La tragedia del hambre – El Tiempo, Colombia

Los conceptos vertidos en esta sección no reflejan necesariamente la línea editorial de Nodal. Consideramos importante que se conozcan porque contribuyen a tener una visión integral de la región.

El hambre es un flagelo inmisericorde que golpea la humanidad en todo el mundo. Según la Organización de las Naciones Unidas para la Alimentación y la Agricultura (FAO), 81 millones de personas la padecen: uno de cada nueve seres humanos se encuentra subalimentado. En América Latina, 39 millones viven entre semejante mal.

En Colombia son 3,2 millones. Y cada año –dice el Departamento Nacional de Planeación– se desperdician 9,76 millones de toneladas de comida, y siguen siendo frecuentes las imágenes de niños muriéndose de inanición. Ante esto debe haber un clamor. Son penosas las fotografías de Puerto Carreño publicadas ayer en este diario, en las que indígenas de tres etnias, colombianos y venezolanos, buscan alimento entre las basuras de la ciudad. Tiene que hacerse algo urgente, y es esperanzador que haya preocupación.

El miércoles pasado, en la sesión número 26 del Comité de Agricultura en Roma (Italia), la Unión Europea y la FAO firmaron un compromiso para conjurar la tragedia alimentaria y erradicar el hambre en el mundo. Y, mientras allá se discutía acerca del cambio climático, la observación de las enfermedades, el control de los costos de la alimentación y los recursos naturales, aquí, en el Congreso de la República, avanzaba un proyecto de ley para impedir el desperdicio infame de los alimentos: un proyecto de ley para obligar a las personas y las empresas a donar alimentos próximos a vencer.
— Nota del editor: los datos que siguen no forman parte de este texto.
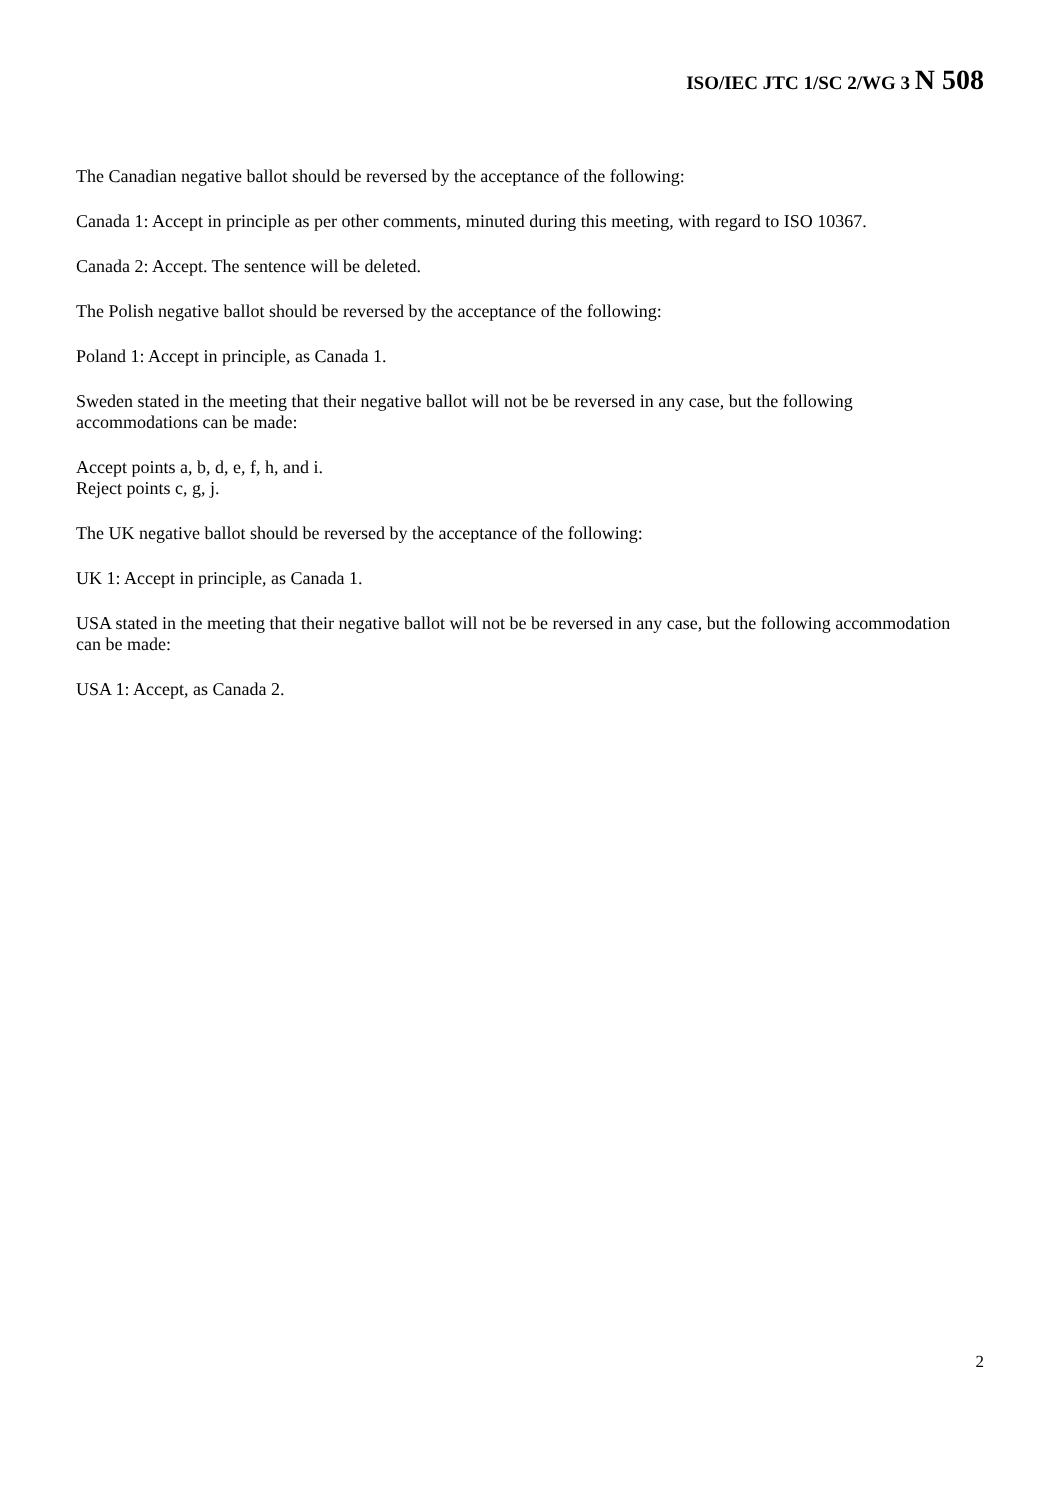ISO/IEC JTC 1/SC 2/WG 3 N 508
The Canadian negative ballot should be reversed by the acceptance of the following:
Canada 1: Accept in principle as per other comments, minuted during this meeting, with regard to ISO 10367.
Canada 2: Accept. The sentence will be deleted.
The Polish negative ballot should be reversed by the acceptance of the following:
Poland 1: Accept in principle, as Canada 1.
Sweden stated in the meeting that their negative ballot will not be be reversed in any case, but the following accommodations can be made:
Accept points a, b, d, e, f, h, and i.
Reject points c, g, j.
The UK negative ballot should be reversed by the acceptance of the following:
UK 1: Accept in principle, as Canada 1.
USA stated in the meeting that their negative ballot will not be be reversed in any case, but the following accommodation can be made:
USA 1: Accept, as Canada 2.
2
Resulta escalofriante enterarse de que el 34 por ciento de la oferta disponible, que podría alimentar a unos 8 millones de colombianos, es desperdiciada cada año. Y que, si bien una buena parte de la comida se pierde en el procesamiento, 1,5 millones de toneladas son botadas a la basura por los consumidores sin pensárselo dos veces. Sin duda, urge tomar conciencia y crear una ciudadanía responsable del consumo, y todo esfuerzo en ese sentido en bienvenido.

Es triste, sin embargo, que deba decretarse la humanidad en una ley, que ni la compasión ni el sentido común hayan sido suficientes para que cese el desperdicio de comida enfrente de las decenas de niños que mueren de hambre en Colombia año por año, para que las mesas de los restaurantes y las alacenas de muchas familias dejen de ser bodegas de alimentos que pasarán de allí a las canecas. Vale insistir: de alguna manera tiene el país que caer en la cuenta de la tragedia del hambre, de la vergüenza de la malnutrición en nuestro territorio.

Se trata de otro reto para nuestra educación y nuestra cultura. Ciertos países han tenido que aprender el valor de la comida en medio de cruentas guerras que arrasan con lo divino y lo humano. Y Colombia, que ha seguido operando en medio de sus conflictos bélicos, que no debería tener que tocar fondo para notar el horror que a diario viven millones de ciudadanos, tiene la obligación de emprender –más allá de la ley en discusión en el Congreso– una campaña contundente para que el hambre deje de obviarse y aplazarse como si fuera otro problema secundario. No lo es: es la medida de una sociedad.